WHAT TO WORK ON: Please transcribe the entries exactly and omit the images they contain.

MATERIAL SUPPLIED:
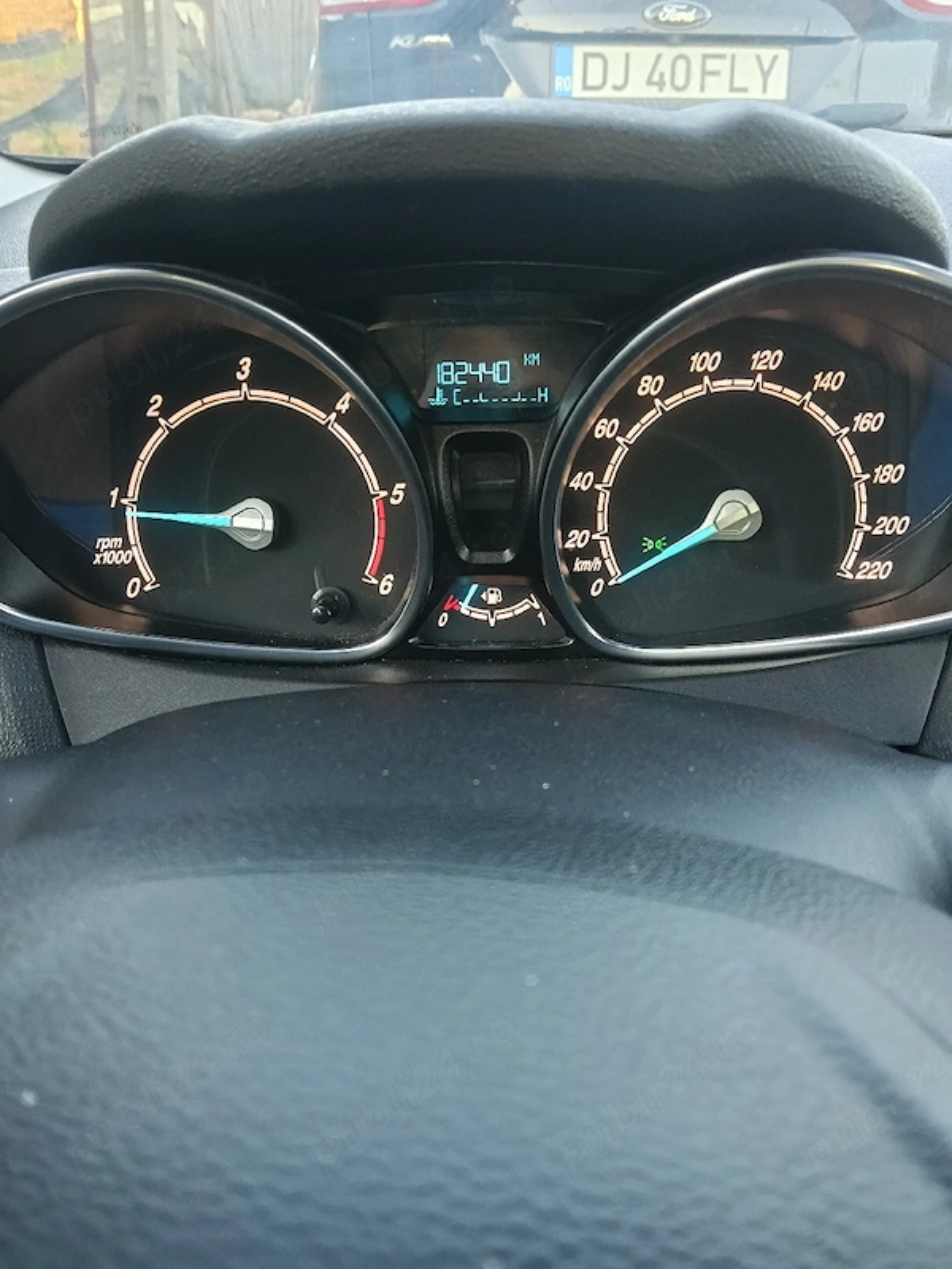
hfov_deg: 51.4
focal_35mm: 27
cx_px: 476
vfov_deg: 65.3
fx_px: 990
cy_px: 634
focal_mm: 3.98
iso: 320
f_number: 1.8
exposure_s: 1/33.3
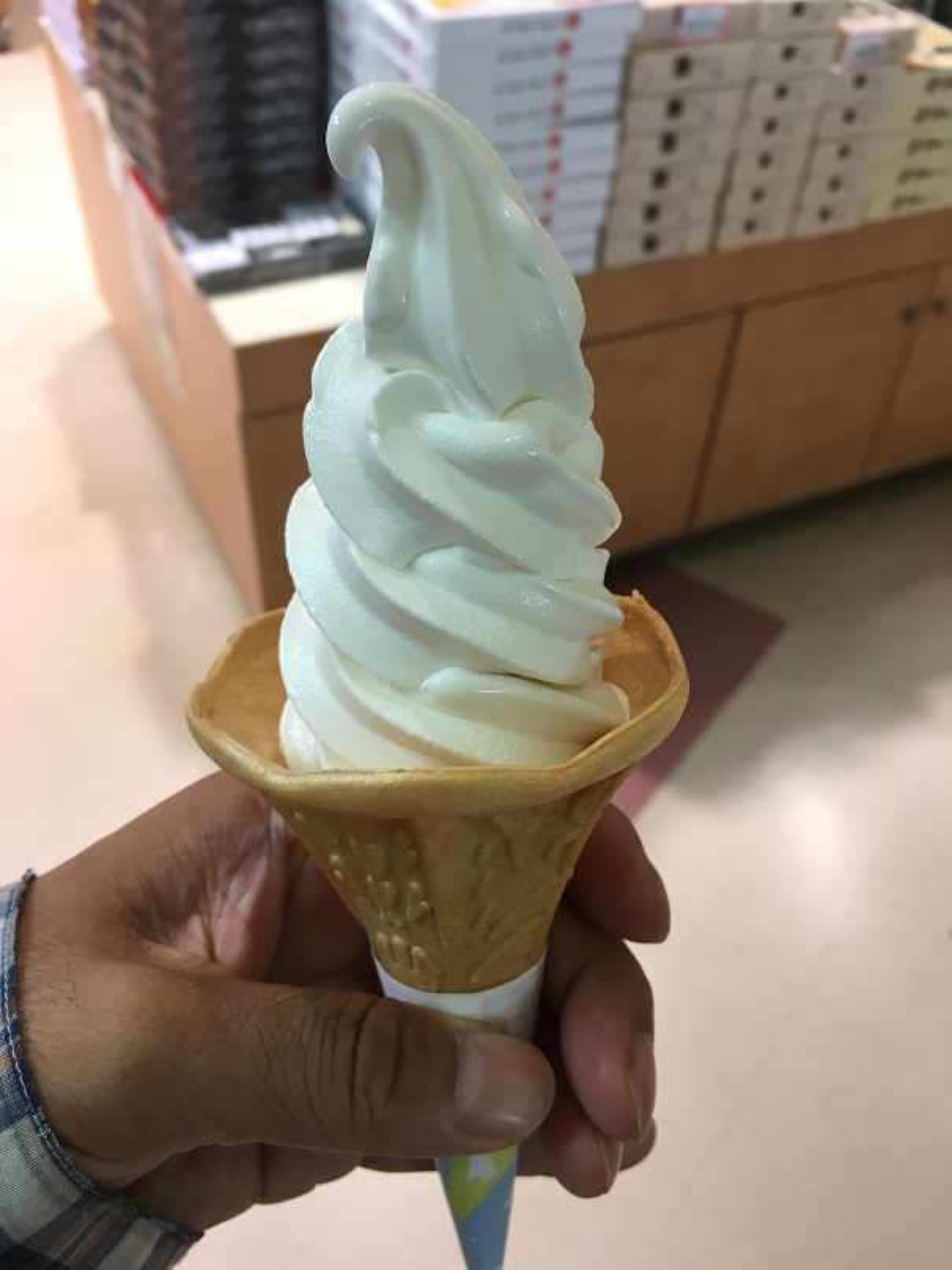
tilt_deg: -45.0
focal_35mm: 29
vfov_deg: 61.7
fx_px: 1064
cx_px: 476
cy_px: 635
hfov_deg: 48.2
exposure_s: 1/33
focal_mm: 4.15
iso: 64
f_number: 2.2
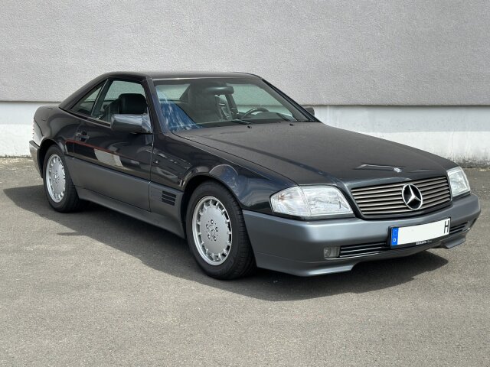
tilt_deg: -10.0
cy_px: 184
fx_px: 679
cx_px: 245
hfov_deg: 39.7
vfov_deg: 30.3
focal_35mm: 48
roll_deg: -1.3
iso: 100
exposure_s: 1/2532
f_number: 1.78
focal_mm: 6.86
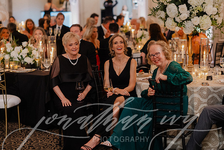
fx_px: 573
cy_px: 69
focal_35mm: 92
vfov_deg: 14.9
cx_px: 118
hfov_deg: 22.1
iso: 4000
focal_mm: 85
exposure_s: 1/160
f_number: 2.2
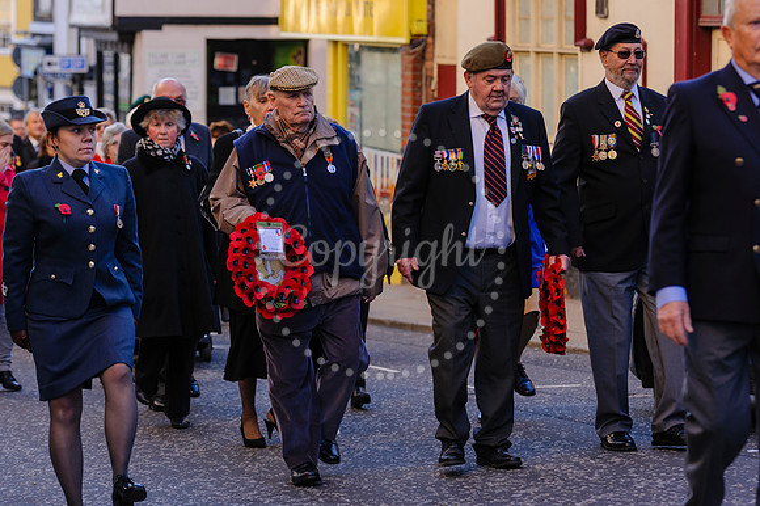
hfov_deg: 16.3
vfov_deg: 10.9
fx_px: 2652
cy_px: 217
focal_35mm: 126
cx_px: 380
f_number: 4.5
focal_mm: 110
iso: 800
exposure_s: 1/500
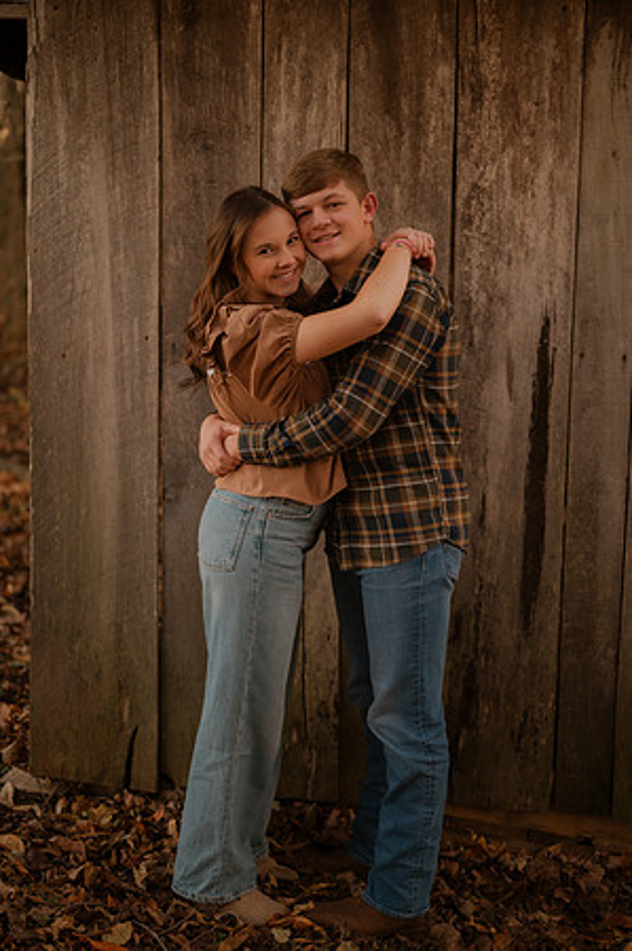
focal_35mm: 50
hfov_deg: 26.9
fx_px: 1320
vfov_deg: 39.6
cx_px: 316
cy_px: 476
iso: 360
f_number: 1.8
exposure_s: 1/125
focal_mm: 50
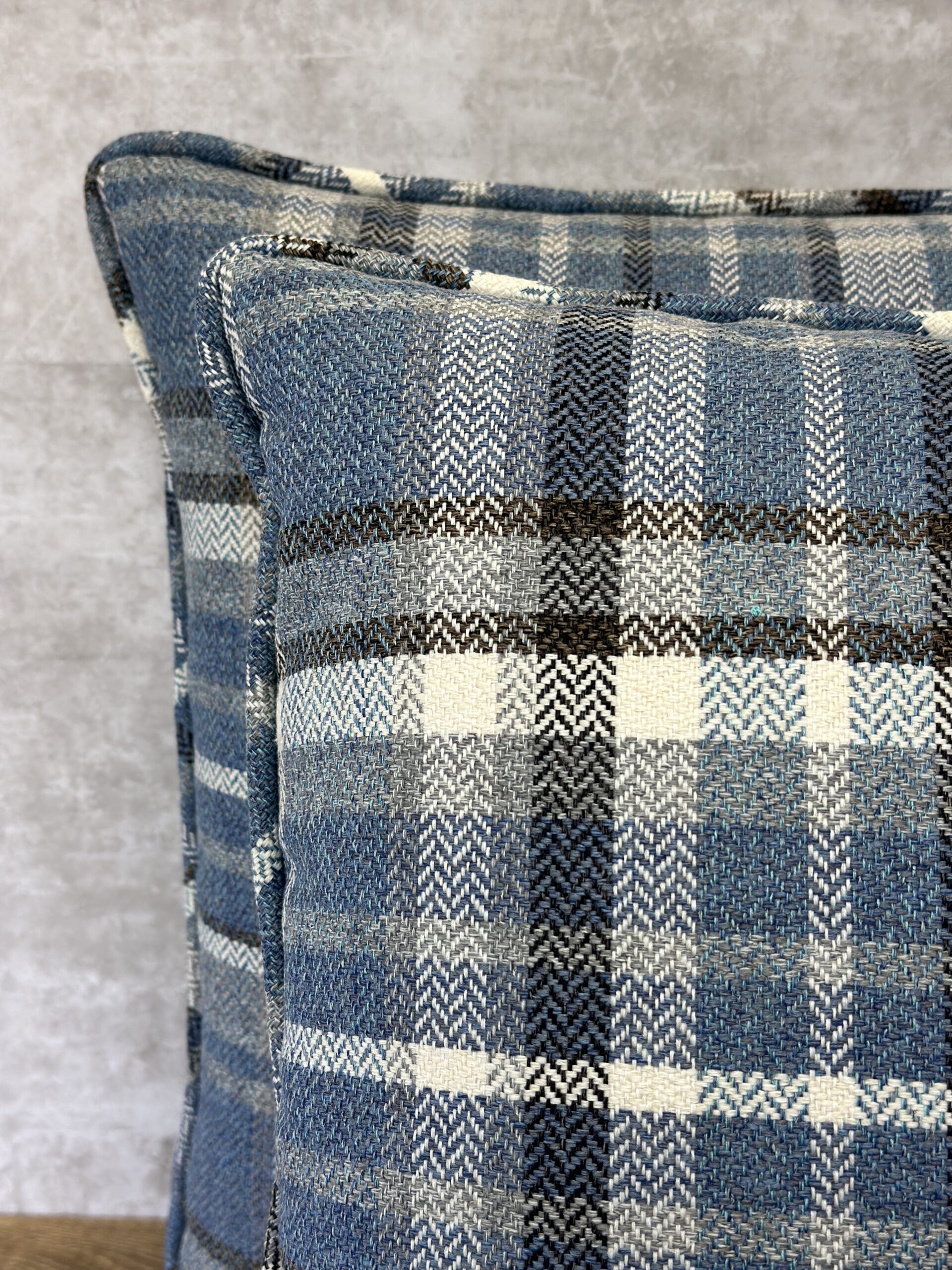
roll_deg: +0.3
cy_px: 635
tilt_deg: -16.5
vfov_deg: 39.7
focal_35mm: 48
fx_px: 1760
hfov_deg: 30.3
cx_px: 476
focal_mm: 6.86
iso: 100
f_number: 1.78
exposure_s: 1/170
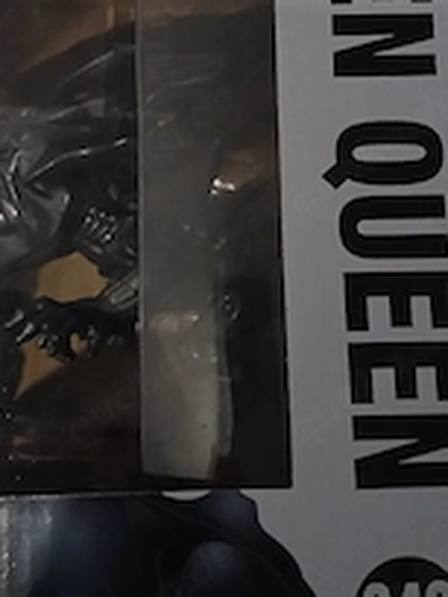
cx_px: 214
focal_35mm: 51
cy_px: 181
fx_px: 880
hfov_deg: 28.6
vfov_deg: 36.9
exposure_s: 1/16.7
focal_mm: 3.98
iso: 800
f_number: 1.8
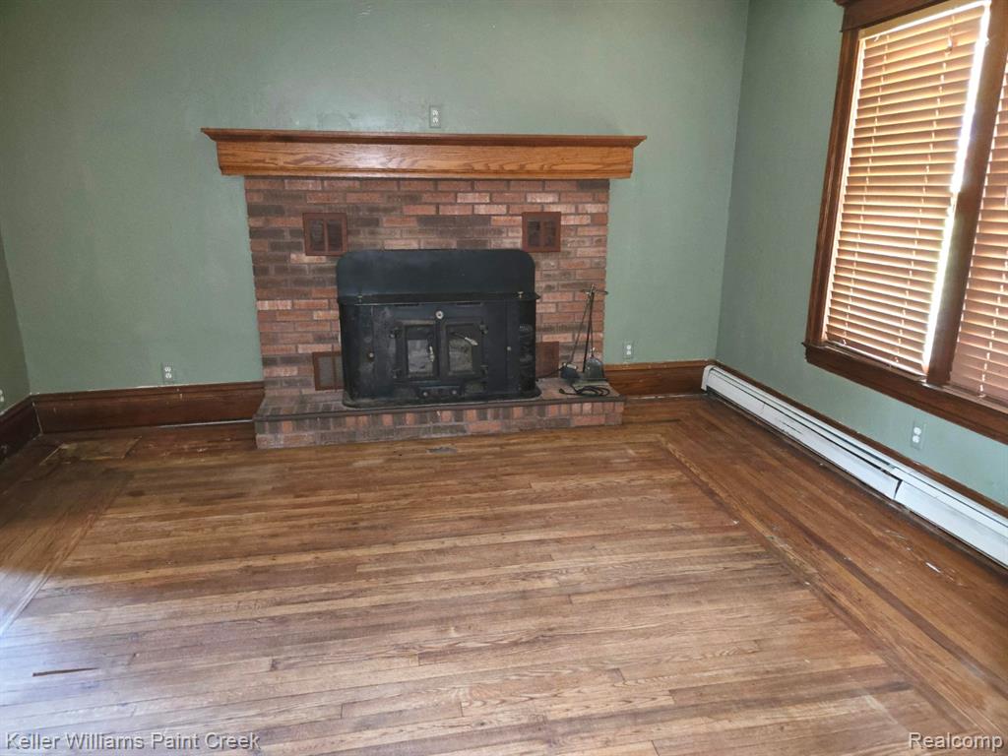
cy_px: 378
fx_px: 670
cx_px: 504
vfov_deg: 58.9
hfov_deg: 73.9
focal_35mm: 23
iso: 500
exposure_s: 1/12
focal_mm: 5.4
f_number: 1.8
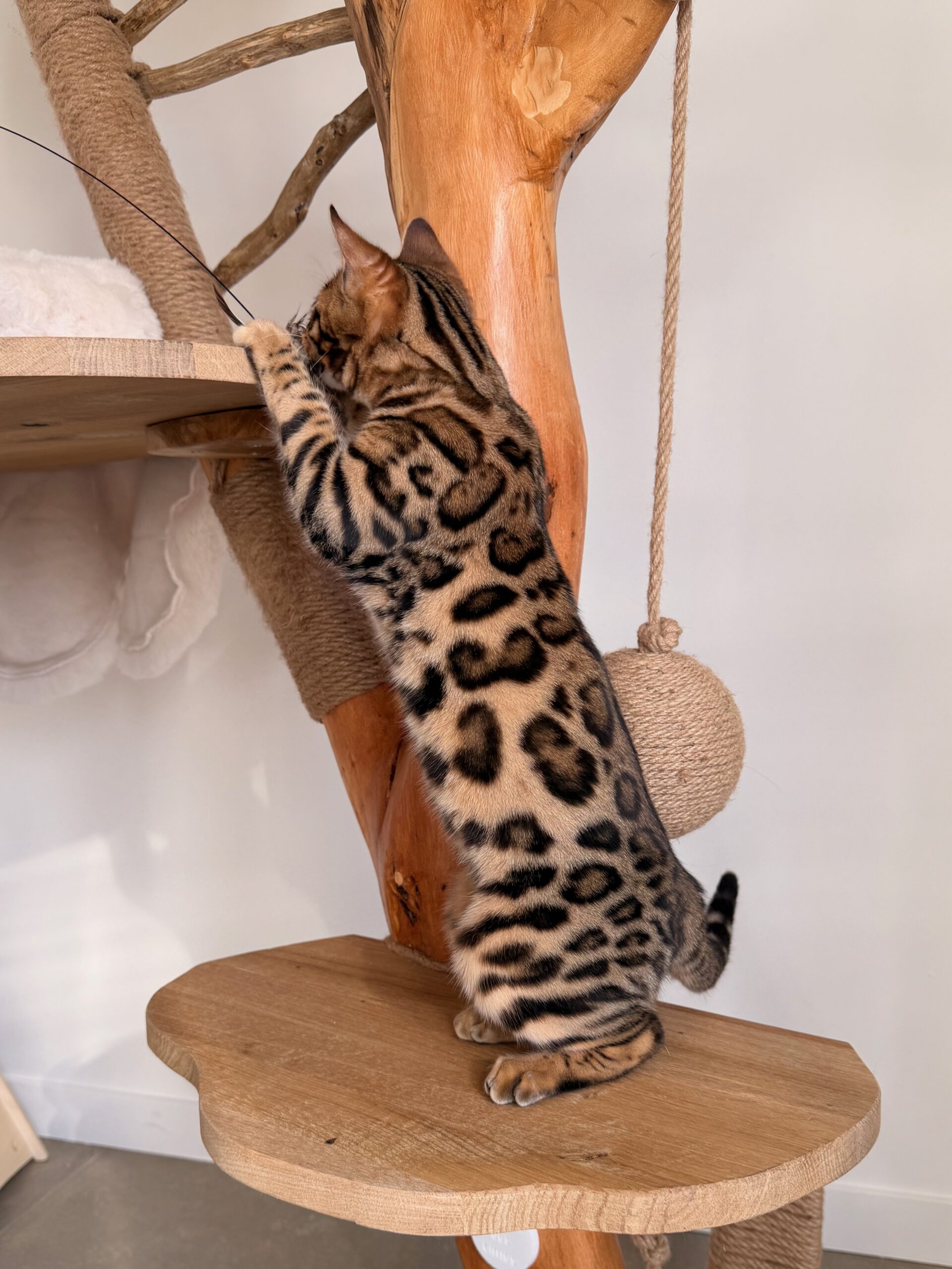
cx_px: 476
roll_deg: -0.9
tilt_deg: -3.7
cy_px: 634
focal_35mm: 24
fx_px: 880
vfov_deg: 71.6
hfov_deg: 56.8
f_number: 1.78
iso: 50
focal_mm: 6.76
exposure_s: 1/121
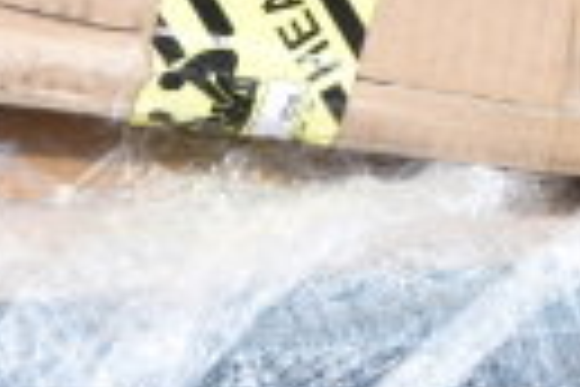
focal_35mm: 185
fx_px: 2980
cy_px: 826
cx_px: -99
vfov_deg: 7.1
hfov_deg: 10.9
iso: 200
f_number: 7.1
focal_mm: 26
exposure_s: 1/200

TASK OUTPUT:
hfov_deg: 51.4
focal_35mm: 27
cx_px: 476
vfov_deg: 65.3
fx_px: 990
cy_px: 634
focal_mm: 3.98
iso: 320
f_number: 1.8
exposure_s: 1/33.3
tilt_deg: -45.0
focal_35mm: 29
vfov_deg: 61.7
fx_px: 1064
cx_px: 476
cy_px: 635
hfov_deg: 48.2
exposure_s: 1/33
focal_mm: 4.15
iso: 64
f_number: 2.2
tilt_deg: -10.0
cy_px: 184
fx_px: 679
cx_px: 245
hfov_deg: 39.7
vfov_deg: 30.3
focal_35mm: 48
roll_deg: -1.3
iso: 100
exposure_s: 1/2532
f_number: 1.78
focal_mm: 6.86
fx_px: 573
cy_px: 69
focal_35mm: 92
vfov_deg: 14.9
cx_px: 118
hfov_deg: 22.1
iso: 4000
focal_mm: 85
exposure_s: 1/160
f_number: 2.2
hfov_deg: 16.3
vfov_deg: 10.9
fx_px: 2652
cy_px: 217
focal_35mm: 126
cx_px: 380
f_number: 4.5
focal_mm: 110
iso: 800
exposure_s: 1/500
focal_35mm: 50
hfov_deg: 26.9
fx_px: 1320
vfov_deg: 39.6
cx_px: 316
cy_px: 476
iso: 360
f_number: 1.8
exposure_s: 1/125
focal_mm: 50
roll_deg: +0.3
cy_px: 635
tilt_deg: -16.5
vfov_deg: 39.7
focal_35mm: 48
fx_px: 1760
hfov_deg: 30.3
cx_px: 476
focal_mm: 6.86
iso: 100
f_number: 1.78
exposure_s: 1/170
cx_px: 214
focal_35mm: 51
cy_px: 181
fx_px: 880
hfov_deg: 28.6
vfov_deg: 36.9
exposure_s: 1/16.7
focal_mm: 3.98
iso: 800
f_number: 1.8
cy_px: 378
fx_px: 670
cx_px: 504
vfov_deg: 58.9
hfov_deg: 73.9
focal_35mm: 23
iso: 500
exposure_s: 1/12
focal_mm: 5.4
f_number: 1.8
cx_px: 476
roll_deg: -0.9
tilt_deg: -3.7
cy_px: 634
focal_35mm: 24
fx_px: 880
vfov_deg: 71.6
hfov_deg: 56.8
f_number: 1.78
iso: 50
focal_mm: 6.76
exposure_s: 1/121
focal_35mm: 185
fx_px: 2980
cy_px: 826
cx_px: -99
vfov_deg: 7.1
hfov_deg: 10.9
iso: 200
f_number: 7.1
focal_mm: 26
exposure_s: 1/200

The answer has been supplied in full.